(Dataset entries)

------------------------------

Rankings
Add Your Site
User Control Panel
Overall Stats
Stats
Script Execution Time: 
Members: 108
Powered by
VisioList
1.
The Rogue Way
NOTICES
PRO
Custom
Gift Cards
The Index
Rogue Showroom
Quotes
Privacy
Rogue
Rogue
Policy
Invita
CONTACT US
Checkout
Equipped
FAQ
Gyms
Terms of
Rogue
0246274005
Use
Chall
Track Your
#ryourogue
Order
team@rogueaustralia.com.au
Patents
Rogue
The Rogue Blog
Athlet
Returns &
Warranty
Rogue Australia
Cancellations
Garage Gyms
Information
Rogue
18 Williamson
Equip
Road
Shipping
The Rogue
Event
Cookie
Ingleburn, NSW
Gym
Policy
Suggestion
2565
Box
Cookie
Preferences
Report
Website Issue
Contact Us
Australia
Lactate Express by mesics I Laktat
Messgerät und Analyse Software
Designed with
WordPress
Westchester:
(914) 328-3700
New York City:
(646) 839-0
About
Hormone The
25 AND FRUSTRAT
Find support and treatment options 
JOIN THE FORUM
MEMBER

------------------------------

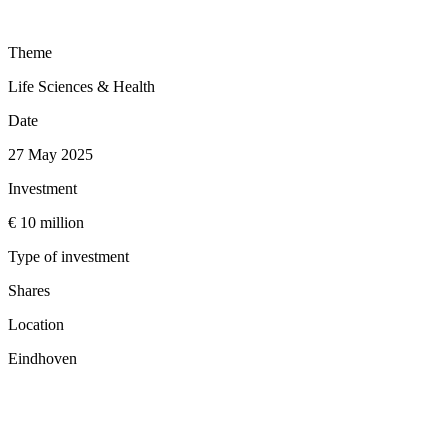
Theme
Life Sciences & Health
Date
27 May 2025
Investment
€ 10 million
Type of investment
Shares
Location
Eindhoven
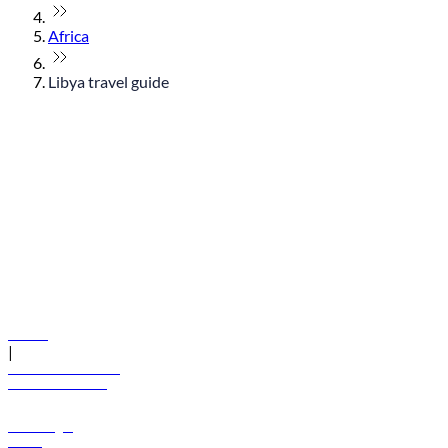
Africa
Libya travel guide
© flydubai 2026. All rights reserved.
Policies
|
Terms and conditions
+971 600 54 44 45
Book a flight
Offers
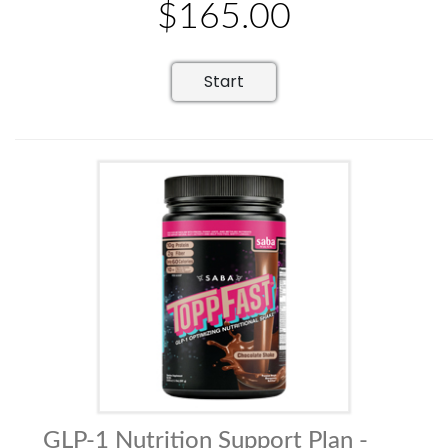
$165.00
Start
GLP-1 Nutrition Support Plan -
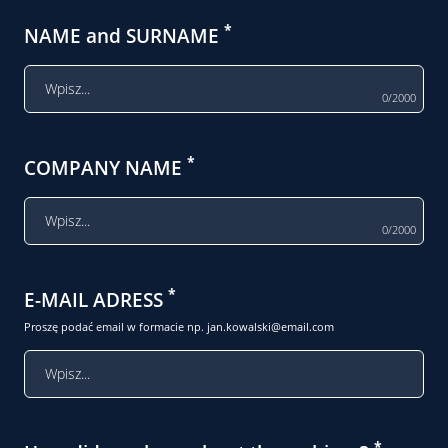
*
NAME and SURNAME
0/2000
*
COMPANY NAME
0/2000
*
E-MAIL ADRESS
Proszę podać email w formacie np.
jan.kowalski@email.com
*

------------------------------

### Brief
Look through the records and copy every line that has the word "email".

### Problem solution
Proszę podać email w formacie np.
jan.kowalski@email.com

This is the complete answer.